(Stored items)
-- BEGIN --

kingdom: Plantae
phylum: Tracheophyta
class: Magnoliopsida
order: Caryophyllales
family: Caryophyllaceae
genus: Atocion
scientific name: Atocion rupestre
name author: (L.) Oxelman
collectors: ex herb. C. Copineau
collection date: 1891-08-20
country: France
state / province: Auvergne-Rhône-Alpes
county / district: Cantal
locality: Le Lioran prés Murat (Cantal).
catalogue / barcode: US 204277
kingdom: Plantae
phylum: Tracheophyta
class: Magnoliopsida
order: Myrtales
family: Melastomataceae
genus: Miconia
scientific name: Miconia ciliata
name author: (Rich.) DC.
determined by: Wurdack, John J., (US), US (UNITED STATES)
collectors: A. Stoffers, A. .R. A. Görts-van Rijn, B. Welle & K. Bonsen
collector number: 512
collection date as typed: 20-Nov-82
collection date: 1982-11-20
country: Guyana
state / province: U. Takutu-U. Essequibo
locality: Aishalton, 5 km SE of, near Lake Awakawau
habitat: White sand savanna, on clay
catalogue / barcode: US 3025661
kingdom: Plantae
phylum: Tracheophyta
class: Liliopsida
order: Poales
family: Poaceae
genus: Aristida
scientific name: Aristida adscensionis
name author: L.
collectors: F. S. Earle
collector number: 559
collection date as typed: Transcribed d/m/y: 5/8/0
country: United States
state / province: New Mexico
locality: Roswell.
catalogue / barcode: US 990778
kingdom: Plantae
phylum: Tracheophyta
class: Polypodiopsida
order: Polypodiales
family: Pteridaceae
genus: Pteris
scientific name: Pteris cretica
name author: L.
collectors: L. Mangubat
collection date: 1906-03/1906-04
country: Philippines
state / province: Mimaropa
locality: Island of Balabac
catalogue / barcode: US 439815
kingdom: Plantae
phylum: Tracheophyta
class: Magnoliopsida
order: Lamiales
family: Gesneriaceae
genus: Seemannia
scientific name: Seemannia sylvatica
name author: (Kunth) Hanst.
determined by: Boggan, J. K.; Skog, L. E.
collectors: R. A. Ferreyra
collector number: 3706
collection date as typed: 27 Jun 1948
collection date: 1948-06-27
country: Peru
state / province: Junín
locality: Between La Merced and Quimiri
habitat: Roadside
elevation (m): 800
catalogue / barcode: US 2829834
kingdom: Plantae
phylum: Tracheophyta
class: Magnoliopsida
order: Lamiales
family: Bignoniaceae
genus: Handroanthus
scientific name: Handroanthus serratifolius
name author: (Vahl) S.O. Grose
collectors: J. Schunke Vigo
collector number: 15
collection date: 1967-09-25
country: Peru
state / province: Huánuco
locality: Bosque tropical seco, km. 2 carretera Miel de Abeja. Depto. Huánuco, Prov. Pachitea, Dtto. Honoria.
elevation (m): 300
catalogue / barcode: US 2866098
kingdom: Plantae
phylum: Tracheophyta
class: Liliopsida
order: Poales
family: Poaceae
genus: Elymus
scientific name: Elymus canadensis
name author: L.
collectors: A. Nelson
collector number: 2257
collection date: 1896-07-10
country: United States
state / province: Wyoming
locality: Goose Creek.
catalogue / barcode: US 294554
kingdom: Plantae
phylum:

-- END --

## WORK TO BE COMPLETED
Output every line of the listing above as a JSON array of strings, one string per line, with blank lines left out.

## THE OUTPUT
[
  "kingdom: Plantae",
  "phylum: Tracheophyta",
  "class: Magnoliopsida",
  "order: Caryophyllales",
  "family: Caryophyllaceae",
  "genus: Atocion",
  "scientific name: Atocion rupestre",
  "name author: (L.) Oxelman",
  "collectors: ex herb. C. Copineau",
  "collection date: 1891-08-20",
  "country: France",
  "state / province: Auvergne-Rhône-Alpes",
  "county / district: Cantal",
  "locality: Le Lioran prés Murat (Cantal).",
  "catalogue / barcode: US 204277",
  "kingdom: Plantae",
  "phylum: Tracheophyta",
  "class: Magnoliopsida",
  "order: Myrtales",
  "family: Melastomataceae",
  "genus: Miconia",
  "scientific name: Miconia ciliata",
  "name author: (Rich.) DC.",
  "determined by: Wurdack, John J., (US), US (UNITED STATES)",
  "collectors: A. Stoffers, A. .R. A. Görts-van Rijn, B. Welle & K. Bonsen",
  "collector number: 512",
  "collection date as typed: 20-Nov-82",
  "collection date: 1982-11-20",
  "country: Guyana",
  "state / province: U. Takutu-U. Essequibo",
  "locality: Aishalton, 5 km SE of, near Lake Awakawau",
  "habitat: White sand savanna, on clay",
  "catalogue / barcode: US 3025661",
  "kingdom: Plantae",
  "phylum: Tracheophyta",
  "class: Liliopsida",
  "order: Poales",
  "family: Poaceae",
  "genus: Aristida",
  "scientific name: Aristida adscensionis",
  "name author: L.",
  "collectors: F. S. Earle",
  "collector number: 559",
  "collection date as typed: Transcribed d/m/y: 5/8/0",
  "country: United States",
  "state / province: New Mexico",
  "locality: Roswell.",
  "catalogue / barcode: US 990778",
  "kingdom: Plantae",
  "phylum: Tracheophyta",
  "class: Polypodiopsida",
  "order: Polypodiales",
  "family: Pteridaceae",
  "genus: Pteris",
  "scientific name: Pteris cretica",
  "name author: L.",
  "collectors: L. Mangubat",
  "collection date: 1906-03/1906-04",
  "country: Philippines",
  "state / province: Mimaropa",
  "locality: Island of Balabac",
  "catalogue / barcode: US 439815",
  "kingdom: Plantae",
  "phylum: Tracheophyta",
  "class: Magnoliopsida",
  "order: Lamiales",
  "family: Gesneriaceae",
  "genus: Seemannia",
  "scientific name: Seemannia sylvatica",
  "name author: (Kunth) Hanst.",
  "determined by: Boggan, J. K.; Skog, L. E.",
  "collectors: R. A. Ferreyra",
  "collector number: 3706",
  "collection date as typed: 27 Jun 1948",
  "collection date: 1948-06-27",
  "country: Peru",
  "state / province: Junín",
  "locality: Between La Merced and Quimiri",
  "habitat: Roadside",
  "elevation (m): 800",
  "catalogue / barcode: US 2829834",
  "kingdom: Plantae",
  "phylum: Tracheophyta",
  "class: Magnoliopsida",
  "order: Lamiales",
  "family: Bignoniaceae",
  "genus: Handroanthus",
  "scientific name: Handroanthus serratifolius",
  "name author: (Vahl) S.O. Grose",
  "collectors: J. Schunke Vigo",
  "collector number: 15",
  "collection date: 1967-09-25",
  "country: Peru",
  "state / province: Huánuco",
  "locality: Bosque tropical seco, km. 2 carretera Miel de Abeja. Depto. Huánuco, Prov. Pachitea, Dtto. Honoria.",
  "elevation (m): 300",
  "catalogue / barcode: US 2866098",
  "kingdom: Plantae",
  "phylum: Tracheophyta",
  "class: Liliopsida",
  "order: Poales",
  "family: Poaceae",
  "genus: Elymus",
  "scientific name: Elymus canadensis",
  "name author: L.",
  "collectors: A. Nelson",
  "collector number: 2257",
  "collection date: 1896-07-10",
  "country: United States",
  "state / province: Wyoming",
  "locality: Goose Creek.",
  "catalogue / barcode: US 294554",
  "kingdom: Plantae",
  "phylum:"
]